On Monday a nurse from the Aged Care Assessment Service (ACAS) came to assess their capacity to stay safe and continue to live at home. My mother has advanced Alzheimer’s and my father is legally blind. When he asked what they did, my father replied, “We just exist.”

Last night I made dinner for them, the food my mother cooked when she was able: Corned beef, baby carrots, mashed potato and broccoli. I even made parsley sauce. My father does most of the cooking now, with my sister and I taking meals to them twice a week. As I left to come home, my father gave me a bag of material that the ACAS nurse had left for him. There is a big book, DPS Guide to Aged Care, a brochure on how to access a home care package, one on changes to aged care packages, another on five steps to entry into an aged care home, an A4 envelope, information about respite services, information in your rights during an ACAS assessment, information on the assessment outcome, and an Aged care fees income assessment from centrelink; none of which my father or my mother can read.

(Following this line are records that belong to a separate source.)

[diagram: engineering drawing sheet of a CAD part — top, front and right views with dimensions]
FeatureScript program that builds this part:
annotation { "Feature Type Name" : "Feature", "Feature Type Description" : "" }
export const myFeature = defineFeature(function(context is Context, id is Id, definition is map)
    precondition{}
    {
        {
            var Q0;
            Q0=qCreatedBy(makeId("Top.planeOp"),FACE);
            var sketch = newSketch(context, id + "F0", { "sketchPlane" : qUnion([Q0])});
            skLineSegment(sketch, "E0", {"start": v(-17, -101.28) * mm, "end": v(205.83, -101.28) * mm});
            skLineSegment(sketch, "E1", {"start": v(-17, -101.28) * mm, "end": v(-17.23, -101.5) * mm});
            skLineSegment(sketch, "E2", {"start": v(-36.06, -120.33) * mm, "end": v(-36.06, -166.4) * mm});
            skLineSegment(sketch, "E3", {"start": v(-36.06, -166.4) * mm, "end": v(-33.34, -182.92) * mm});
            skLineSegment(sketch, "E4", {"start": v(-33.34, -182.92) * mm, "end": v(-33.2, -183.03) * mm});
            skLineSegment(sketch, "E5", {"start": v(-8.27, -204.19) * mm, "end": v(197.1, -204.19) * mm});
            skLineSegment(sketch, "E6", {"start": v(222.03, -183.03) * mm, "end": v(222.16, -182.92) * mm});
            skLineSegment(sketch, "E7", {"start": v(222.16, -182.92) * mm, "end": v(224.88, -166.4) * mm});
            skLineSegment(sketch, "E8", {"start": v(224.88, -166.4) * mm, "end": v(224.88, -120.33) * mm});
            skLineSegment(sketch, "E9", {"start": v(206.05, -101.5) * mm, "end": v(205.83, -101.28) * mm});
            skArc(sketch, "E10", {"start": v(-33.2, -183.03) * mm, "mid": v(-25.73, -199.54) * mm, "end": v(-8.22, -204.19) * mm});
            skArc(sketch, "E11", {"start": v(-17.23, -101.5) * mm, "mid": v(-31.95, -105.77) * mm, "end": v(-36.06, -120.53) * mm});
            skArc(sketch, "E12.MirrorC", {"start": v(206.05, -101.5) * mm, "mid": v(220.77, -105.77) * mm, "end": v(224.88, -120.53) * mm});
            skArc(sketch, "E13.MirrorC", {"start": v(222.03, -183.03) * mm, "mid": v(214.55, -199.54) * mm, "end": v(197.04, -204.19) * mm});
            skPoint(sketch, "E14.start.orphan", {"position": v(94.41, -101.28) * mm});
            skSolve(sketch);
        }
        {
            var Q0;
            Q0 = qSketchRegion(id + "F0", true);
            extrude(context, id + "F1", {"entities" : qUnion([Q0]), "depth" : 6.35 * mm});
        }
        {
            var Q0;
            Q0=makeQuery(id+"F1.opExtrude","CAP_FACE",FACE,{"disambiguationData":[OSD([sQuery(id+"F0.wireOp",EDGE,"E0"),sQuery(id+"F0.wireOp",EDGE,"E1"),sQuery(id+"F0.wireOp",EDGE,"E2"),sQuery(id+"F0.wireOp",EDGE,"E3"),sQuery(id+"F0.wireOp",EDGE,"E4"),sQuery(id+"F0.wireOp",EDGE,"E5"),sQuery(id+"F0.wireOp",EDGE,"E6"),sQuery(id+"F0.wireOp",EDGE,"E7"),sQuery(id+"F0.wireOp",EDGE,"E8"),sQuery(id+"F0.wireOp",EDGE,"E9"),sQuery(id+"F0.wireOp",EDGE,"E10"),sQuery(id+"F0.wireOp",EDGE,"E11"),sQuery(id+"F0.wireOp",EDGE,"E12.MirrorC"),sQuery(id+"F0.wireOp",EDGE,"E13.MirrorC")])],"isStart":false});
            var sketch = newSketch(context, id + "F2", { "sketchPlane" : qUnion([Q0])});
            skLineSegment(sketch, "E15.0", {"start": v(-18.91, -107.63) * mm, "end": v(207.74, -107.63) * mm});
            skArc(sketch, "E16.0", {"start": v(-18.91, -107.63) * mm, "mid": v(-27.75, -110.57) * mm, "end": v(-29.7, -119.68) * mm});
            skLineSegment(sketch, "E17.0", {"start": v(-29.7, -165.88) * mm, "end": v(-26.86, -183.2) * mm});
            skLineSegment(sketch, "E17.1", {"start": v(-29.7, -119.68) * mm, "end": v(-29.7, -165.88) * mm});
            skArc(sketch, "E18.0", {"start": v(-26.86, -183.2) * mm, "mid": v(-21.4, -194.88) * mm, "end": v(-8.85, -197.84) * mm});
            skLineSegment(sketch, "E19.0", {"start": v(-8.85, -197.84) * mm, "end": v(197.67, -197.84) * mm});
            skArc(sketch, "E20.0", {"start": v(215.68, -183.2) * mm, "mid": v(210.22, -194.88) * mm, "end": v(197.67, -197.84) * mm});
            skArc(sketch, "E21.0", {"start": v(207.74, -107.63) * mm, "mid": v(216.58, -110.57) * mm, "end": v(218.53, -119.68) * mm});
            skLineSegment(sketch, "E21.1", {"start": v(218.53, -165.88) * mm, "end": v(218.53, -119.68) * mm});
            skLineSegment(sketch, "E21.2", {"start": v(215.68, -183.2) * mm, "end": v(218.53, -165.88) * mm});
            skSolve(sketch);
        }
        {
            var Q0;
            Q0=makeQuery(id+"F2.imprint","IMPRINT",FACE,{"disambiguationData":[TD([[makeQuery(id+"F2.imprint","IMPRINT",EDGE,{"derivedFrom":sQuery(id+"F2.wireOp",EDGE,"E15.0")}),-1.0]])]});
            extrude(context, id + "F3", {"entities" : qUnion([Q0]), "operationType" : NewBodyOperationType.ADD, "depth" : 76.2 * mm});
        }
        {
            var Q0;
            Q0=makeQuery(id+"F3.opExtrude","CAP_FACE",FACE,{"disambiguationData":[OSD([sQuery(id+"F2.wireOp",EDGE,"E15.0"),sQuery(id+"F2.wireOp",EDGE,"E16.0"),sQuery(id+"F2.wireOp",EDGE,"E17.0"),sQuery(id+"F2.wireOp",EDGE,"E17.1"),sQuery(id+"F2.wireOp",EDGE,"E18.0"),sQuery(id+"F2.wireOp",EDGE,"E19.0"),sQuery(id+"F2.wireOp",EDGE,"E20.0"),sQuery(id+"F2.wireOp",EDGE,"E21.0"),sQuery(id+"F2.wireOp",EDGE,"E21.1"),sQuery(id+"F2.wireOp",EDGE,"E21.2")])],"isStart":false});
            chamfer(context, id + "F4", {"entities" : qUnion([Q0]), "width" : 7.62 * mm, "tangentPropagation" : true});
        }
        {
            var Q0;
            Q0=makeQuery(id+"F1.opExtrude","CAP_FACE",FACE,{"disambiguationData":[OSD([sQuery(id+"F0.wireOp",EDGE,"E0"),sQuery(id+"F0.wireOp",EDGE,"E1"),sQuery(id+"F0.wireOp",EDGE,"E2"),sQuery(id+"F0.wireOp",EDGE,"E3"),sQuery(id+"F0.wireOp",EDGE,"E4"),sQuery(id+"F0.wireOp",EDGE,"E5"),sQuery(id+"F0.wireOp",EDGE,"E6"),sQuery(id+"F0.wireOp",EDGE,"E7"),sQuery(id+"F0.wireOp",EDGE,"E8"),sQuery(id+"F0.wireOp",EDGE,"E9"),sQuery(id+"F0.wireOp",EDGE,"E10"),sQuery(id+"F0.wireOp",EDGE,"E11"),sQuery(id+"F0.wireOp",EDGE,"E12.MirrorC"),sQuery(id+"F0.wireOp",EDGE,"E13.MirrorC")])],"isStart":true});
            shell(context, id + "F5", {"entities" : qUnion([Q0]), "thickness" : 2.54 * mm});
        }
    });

Both my father and my mother have been assessed as needing care. My father is eligible for permanent residential care as is my mother. He is also eligible for low level residential care and a home care package. My mother is eligible for high level home care

Without even looking up statistics, I know that in Australia we have an aging population. I also know that it will be my turn in the next twenty years. I also know that the so-called service sector is the largest sector in our economy and that it is growing. I also know that technology is rapidly changing the way services are delivered. But what alarms me is the lack of service that the so-called service sector offers my parents and all other aging Australians.

For starters, how dare they give my father the material he needs to make decisions about managing his life in a format that he cannot access. In the digital age there are other formats … such as the spoken word.

But that is not all. On the information for clients sheets that my father can’t read, the sheet that informs him of the level of care they are eligible for, is the information on what they must do next:

To view your client record and support plans, you will need to create an account at www.mygov.com.au.

In fairness, there is a 1800 number for clients who need assistance or cannot manage that process.

This is just one example —albeit a critical one — where the service sector excludes older Australians. In our technology driven society we are encouraged to self serve, to drive through, to access information on line, but I can’t believe that even a service designed to deliver information and care to elderly Australians treats them and their particular needs with such disrespect.